Но едва девка-чернавка Хриська налила полный кувшин этого пахучего золотистого напитка и понесла его вместе с прочей утренней снедью на широком подносе в стольную горницу, как из дверей выскочил ей навстречу старый стремянной Григорий Саввич, побывавший с боярином в Пустоозерской ссылке и, испуганно подняв седые брови, замахал на Хриську обеими руками:
— Куды? Куды? Вертай! Опосля скличу!.. Боярин с сыном отай замкнулись и никого пущати не велено. — И тотчас ушел во внутренние покои, осторожно ступая мягкими сафьяновыми сапожками с «боярской ноги».
Хриська повернула было обратно на кухню, но подумав немного и почесав босую ногу об ногу, поставила поднос со снедью на скамью и, стараясь не шлепать голыми пятками, подошла к двери в горницу и припала к узенькой щелке карим любопытным глазом.
А в горнице было трое: сам боярин Артамон Сергеевич, ходивший из угла в угол в легком утреннем кафтане, сын его Андрей, наклонившийся над рундуком распахнутым, и еще кто-то — неведомый Хриське, стоявший, почтительно прижавшись широкой спиной к самой двери. Этот неведомый человек переминался с ноги на ногу и только изредка ронял слова приглушенным басом.

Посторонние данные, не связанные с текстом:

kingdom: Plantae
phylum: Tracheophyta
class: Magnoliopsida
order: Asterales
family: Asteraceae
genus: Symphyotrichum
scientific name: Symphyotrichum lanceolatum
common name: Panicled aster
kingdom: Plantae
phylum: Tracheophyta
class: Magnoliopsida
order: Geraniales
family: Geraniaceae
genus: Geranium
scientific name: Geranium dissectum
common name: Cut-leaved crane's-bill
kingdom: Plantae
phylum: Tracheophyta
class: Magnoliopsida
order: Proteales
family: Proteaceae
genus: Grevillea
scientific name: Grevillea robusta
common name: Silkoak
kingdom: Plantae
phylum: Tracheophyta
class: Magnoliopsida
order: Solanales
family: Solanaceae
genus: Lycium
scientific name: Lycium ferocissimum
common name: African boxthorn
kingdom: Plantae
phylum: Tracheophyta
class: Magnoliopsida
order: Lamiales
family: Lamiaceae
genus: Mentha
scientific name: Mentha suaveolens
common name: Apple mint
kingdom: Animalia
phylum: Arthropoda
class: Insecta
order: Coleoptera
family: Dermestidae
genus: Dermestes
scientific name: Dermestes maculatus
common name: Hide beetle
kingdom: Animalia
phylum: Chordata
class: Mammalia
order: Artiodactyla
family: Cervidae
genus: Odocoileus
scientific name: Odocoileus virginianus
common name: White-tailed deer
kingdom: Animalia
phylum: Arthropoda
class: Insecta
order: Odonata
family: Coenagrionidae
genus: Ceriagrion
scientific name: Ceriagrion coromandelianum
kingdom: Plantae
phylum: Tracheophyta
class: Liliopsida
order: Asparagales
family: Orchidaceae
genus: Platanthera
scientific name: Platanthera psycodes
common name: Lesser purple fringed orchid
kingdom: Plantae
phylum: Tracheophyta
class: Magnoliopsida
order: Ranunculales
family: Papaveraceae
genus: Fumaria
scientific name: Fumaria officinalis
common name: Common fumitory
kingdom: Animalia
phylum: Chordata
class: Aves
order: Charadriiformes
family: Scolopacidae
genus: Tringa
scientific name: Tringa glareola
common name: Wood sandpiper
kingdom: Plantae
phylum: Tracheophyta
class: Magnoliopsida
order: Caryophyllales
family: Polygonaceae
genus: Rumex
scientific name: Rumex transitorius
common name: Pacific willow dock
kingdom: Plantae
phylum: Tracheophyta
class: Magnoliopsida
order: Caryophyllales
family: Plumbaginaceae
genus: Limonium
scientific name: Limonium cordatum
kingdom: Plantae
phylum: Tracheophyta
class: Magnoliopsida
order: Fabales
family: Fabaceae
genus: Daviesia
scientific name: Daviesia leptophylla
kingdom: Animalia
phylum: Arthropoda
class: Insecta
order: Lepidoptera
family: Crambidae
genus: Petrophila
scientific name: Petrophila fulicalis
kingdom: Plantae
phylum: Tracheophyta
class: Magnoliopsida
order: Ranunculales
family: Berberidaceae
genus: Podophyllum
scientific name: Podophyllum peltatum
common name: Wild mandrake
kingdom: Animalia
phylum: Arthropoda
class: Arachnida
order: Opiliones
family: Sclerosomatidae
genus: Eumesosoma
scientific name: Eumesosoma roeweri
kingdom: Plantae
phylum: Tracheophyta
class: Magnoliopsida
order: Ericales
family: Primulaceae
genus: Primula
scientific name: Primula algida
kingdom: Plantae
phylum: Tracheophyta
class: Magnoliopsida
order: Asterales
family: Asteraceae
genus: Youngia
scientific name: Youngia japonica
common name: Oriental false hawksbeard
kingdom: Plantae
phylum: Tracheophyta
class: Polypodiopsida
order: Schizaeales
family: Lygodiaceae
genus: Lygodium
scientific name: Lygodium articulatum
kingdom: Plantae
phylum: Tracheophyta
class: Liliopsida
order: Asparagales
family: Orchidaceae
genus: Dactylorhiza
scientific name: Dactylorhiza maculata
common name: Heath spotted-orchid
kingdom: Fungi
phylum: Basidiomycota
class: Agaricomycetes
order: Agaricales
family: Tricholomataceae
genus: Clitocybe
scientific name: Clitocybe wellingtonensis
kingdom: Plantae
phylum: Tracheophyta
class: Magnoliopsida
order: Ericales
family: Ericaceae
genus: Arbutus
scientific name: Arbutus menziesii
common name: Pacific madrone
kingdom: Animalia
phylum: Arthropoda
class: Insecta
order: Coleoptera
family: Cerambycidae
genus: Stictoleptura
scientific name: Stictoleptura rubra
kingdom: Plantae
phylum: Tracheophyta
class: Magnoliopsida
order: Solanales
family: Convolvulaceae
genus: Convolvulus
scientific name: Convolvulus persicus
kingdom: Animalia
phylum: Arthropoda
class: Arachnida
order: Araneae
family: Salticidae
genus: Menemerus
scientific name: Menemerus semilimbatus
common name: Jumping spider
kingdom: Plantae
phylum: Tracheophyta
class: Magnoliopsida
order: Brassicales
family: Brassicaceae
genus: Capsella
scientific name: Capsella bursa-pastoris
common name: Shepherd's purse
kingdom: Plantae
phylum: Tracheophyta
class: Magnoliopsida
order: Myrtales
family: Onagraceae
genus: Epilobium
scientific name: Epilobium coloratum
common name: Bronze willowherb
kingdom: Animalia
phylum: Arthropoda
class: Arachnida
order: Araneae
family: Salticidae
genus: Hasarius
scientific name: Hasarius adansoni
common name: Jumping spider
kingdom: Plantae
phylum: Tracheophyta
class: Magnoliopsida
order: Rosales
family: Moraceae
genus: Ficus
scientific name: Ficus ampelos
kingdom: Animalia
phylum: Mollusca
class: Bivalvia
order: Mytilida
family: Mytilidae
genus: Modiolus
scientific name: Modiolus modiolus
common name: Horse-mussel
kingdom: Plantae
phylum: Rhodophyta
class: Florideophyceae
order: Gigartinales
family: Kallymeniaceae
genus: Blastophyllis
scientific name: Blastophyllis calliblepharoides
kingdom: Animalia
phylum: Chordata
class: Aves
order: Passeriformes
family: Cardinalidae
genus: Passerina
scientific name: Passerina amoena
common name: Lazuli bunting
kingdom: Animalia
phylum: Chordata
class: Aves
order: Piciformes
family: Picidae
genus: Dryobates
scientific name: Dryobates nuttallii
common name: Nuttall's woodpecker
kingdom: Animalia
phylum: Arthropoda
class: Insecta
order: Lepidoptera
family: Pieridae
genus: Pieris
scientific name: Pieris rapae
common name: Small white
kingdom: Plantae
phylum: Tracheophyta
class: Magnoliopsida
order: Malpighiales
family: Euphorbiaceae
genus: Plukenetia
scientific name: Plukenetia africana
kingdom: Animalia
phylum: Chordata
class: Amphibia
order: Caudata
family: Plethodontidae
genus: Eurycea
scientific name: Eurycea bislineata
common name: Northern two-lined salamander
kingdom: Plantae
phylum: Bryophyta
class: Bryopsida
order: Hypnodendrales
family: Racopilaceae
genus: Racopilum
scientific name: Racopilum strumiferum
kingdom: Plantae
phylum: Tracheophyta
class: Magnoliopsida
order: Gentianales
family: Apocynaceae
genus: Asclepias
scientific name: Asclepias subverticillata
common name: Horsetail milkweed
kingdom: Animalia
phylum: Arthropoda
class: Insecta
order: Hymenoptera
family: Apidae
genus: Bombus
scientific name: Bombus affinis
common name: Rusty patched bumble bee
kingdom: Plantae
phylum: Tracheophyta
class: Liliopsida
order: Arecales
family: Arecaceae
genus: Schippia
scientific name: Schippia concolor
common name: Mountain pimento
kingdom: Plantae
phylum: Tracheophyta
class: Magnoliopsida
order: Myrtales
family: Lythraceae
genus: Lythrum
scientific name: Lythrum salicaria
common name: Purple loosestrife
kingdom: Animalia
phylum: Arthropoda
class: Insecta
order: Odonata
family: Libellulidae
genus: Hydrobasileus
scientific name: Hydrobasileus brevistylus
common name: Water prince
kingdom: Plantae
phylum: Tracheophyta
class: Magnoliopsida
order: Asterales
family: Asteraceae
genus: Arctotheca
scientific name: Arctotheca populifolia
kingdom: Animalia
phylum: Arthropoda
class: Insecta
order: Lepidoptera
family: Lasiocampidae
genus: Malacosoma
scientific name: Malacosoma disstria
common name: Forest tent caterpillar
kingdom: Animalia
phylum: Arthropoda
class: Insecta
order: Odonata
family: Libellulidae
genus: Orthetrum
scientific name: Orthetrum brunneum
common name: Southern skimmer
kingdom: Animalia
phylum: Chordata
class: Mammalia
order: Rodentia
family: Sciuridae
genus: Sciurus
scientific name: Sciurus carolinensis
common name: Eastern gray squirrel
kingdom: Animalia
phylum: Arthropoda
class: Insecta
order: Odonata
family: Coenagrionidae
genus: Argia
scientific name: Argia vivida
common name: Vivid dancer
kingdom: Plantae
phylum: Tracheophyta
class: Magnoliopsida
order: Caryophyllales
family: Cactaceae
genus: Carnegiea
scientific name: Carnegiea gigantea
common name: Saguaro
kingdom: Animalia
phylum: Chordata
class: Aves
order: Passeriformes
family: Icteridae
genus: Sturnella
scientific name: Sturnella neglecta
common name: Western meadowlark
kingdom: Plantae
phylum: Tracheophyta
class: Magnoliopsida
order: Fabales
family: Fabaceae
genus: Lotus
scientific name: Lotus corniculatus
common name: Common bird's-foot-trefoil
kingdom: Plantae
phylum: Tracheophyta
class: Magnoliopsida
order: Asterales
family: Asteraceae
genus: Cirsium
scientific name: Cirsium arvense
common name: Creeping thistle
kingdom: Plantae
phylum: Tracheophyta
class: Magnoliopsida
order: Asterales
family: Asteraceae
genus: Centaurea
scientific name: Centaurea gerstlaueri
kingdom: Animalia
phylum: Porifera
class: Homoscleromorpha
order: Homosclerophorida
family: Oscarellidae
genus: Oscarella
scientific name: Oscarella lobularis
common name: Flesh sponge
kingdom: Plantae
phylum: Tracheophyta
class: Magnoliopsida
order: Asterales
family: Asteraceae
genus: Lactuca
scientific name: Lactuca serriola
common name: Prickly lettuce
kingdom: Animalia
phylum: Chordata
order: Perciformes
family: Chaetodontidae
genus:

Боярин Артамон Сергеевич ходил неторопливой важеватой походкой, спокойно поглаживал свою широкую бобровую бороду, подернутую серебром и, щуря острые серые глаза, с расстановкой говорил сыну:
— Нелепо удумал, Андрей: мне ли, старому, в сей машкерад виницейский играти и за спину холопа таитися? Кому, как не нам, Матвеевым, за царя всем животом стояти, коли то будет надобно? А и сам ты ведаешь: роду мы незнатного, из дьячих сынов, и только многою милостью блаженной памяти Алексея Михайловича взысканы. А и от него же в ближние бояре попал и приказами стал ведати. Мне ли теперь за сына его Петра не стояти, тем паче, что сам царевич умен зело и зрит с малых годов на закат солнца, отколе на Русь всякая премудрость течет… Сколь бы Хованские да Толстые ни тявкали, аки злые псы — Руси на боярскую былую стать нм не повернути… Будет им сидети в думе, брады уставя в землю, да над нами, родом малыми, кичатися… А и робети нам нечего. И царица Наталья Кирилловна, да и царевич Петр с нами одну думку думают, а под их высокой рукой никакому лиху не быти… А ты вздумал молочного мово братца Серегу под мою личность уряжати, особу мою боярску машкерадом двоить людям на посмешище, — чего боишься и сам доподлинно не ведаешь!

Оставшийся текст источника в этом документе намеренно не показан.